The Chassam Sofer (Rabbi Moshe Sofer of Pressburg, Slovakia 1762-1839) explains that Yaakov’s error was that he had a very different perspective of Yosef and of his position in the family. He saw Yosef as the scholar and Torah leader in the family. The Torah says that the reason Yaakov loved Yosef was because he was a “ben zekunim.” The Targum’s translation is that he was the wise son, the one to whom Yaakov transmitted all his lifetime learning. Since Yaakov saw Yosef this way, he thought that his other children saw this as well and that they recognized Yosef as a leader deserving of special status.

What Yaakov did not realize is that Yosef had a different relationship with his brothers. He acted like a “typical” brother even displaying an immaturity and perhaps a frivolity which did not make them feel that he was worthy of the leadership position to which he clearly aspired. The posssuk says he acted as a lad with the sons of Bilha and Zilpa. This created the rift between Yosef and his brothers since they believed that he wasn’t more worthy than they were of their father’s affection and attention.
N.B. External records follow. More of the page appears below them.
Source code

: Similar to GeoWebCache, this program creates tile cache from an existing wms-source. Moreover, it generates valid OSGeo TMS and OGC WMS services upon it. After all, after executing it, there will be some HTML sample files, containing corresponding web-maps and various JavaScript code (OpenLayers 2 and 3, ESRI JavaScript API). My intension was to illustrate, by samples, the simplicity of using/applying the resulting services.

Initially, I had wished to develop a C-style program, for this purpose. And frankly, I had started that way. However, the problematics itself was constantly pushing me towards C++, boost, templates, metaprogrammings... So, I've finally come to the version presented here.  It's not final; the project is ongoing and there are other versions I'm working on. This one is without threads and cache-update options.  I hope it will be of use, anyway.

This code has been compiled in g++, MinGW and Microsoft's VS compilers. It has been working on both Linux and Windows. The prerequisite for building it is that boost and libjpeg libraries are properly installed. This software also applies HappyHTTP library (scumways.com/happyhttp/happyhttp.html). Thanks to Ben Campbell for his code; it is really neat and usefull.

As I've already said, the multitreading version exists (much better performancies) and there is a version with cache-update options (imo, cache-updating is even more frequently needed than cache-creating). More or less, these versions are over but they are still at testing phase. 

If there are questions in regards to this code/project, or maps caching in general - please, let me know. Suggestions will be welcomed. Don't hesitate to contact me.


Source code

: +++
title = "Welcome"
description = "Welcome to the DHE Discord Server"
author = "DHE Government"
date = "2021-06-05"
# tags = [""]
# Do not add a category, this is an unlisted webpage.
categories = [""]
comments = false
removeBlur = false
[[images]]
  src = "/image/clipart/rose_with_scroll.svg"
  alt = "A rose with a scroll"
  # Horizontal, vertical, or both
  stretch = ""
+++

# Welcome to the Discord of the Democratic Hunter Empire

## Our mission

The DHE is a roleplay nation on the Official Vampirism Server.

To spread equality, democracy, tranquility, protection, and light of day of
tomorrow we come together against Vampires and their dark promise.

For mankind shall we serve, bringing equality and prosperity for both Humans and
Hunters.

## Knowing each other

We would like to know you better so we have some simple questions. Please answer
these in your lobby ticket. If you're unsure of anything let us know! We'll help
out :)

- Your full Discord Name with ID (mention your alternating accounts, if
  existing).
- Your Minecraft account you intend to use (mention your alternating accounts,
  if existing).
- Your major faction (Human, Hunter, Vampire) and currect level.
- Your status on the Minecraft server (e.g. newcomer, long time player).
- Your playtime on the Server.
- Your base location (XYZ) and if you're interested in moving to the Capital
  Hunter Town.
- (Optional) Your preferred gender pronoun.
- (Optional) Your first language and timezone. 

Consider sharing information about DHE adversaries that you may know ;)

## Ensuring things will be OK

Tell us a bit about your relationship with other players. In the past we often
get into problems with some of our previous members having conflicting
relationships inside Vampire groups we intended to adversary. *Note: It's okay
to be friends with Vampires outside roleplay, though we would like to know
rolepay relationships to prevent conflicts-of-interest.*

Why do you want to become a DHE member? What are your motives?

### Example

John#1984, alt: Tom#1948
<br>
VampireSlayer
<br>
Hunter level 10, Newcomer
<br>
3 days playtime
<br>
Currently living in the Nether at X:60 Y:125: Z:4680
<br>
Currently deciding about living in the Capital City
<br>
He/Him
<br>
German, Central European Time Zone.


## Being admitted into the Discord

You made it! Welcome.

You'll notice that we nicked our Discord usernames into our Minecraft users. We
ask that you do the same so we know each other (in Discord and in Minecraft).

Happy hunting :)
As parents and as people of influence, we need to consider that other people may have a different perspective of an issue or of a person and that they may be very passionate about that perspective. If we are unaware or indifferent of this disparity, we might end up with a very damaging situation. We need to stay aware of feelings and attitudes of those whom we seek to influence, or we might be creating some very negative unforeseen consequences.